Elle apprit en arrivant au pavillon de Trianon que madame la dauphine était allée faire un tour de promenade avec son architecte et son maître jardinier. On entendait cependant crier à l’étage supérieur la roue du tour sur lequel M. le dauphin s’occupait à faire une serrure de sûreté pour un coffre qu’il affectionnait beaucoup.

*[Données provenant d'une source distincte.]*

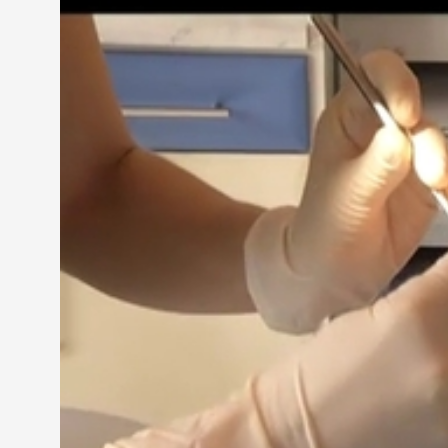
Kovács Józsefné
Hát nem mindegy az embernek, hogy most meg kell
megcsinálják a fogamat, esetleg 30 ezer forintért,
az ember ebből a kis nyugdíjából nem sokat tud spó
A megyében nincs adat arra, hány embert érintene
tapasztalatok szerint aki teheti, megvárja, amíg i
dr. Horváth Andrea fogszakorvos
Ha valakinek több évet kell várni, akkor azért nem 
korábbi pár fogával megpróbálja addig kihúzni, és ak
A szigorítás a következő években 170 millió forint
szolgáltatók is jobban járnának: a 60-61 évesek álta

Andrée, pour aller rejoindre la dauphine, traversa le parterre, où, malgré la saison avancée, des fleurs, couvertes soigneusement la nuit, levaient leur tête pâlie pour aspirer les fugitifs rayons d’un soleil plus pâle qu’elles. Et comme déjà le soir approchait, car en cette saison la nuit vient à six heures, des garçons jardiniers s’occupaient d’abaisser les cloches de verre sur les plantes les plus frileuses de chaque plate-bande.

Au détour d’une allée d’arbres verts, qui, taillés en charmille et bordés de rosiers de Bengale, aboutissaient à une belle pièce de gazon, Andrée aperçut tout à coup un de ces jardiniers qui, en la voyant, se relevait sur sa bêche et la saluait avec une politesse plus habile et plus savante que n’est la politesse du peuple.

Elle regarda, et dans cet ouvrier reconnut Gilbert, dont les mains, malgré le travail, étaient encore assez blanches pour faire le désespoir de M. de Taverney.

Andrée rougit malgré elle ; il lui semblait que la présence de Gilbert, en ce lieu, était le résultat d’une étrange complaisance du sort.

Gilbert redoubla son salut, et Andrée le lui rendit en continuant de marcher.

Mais elle était une créature trop loyale et trop courageuse pour résister à un mouvement de l’âme et laisser sans réponse une question de son esprit inquiet.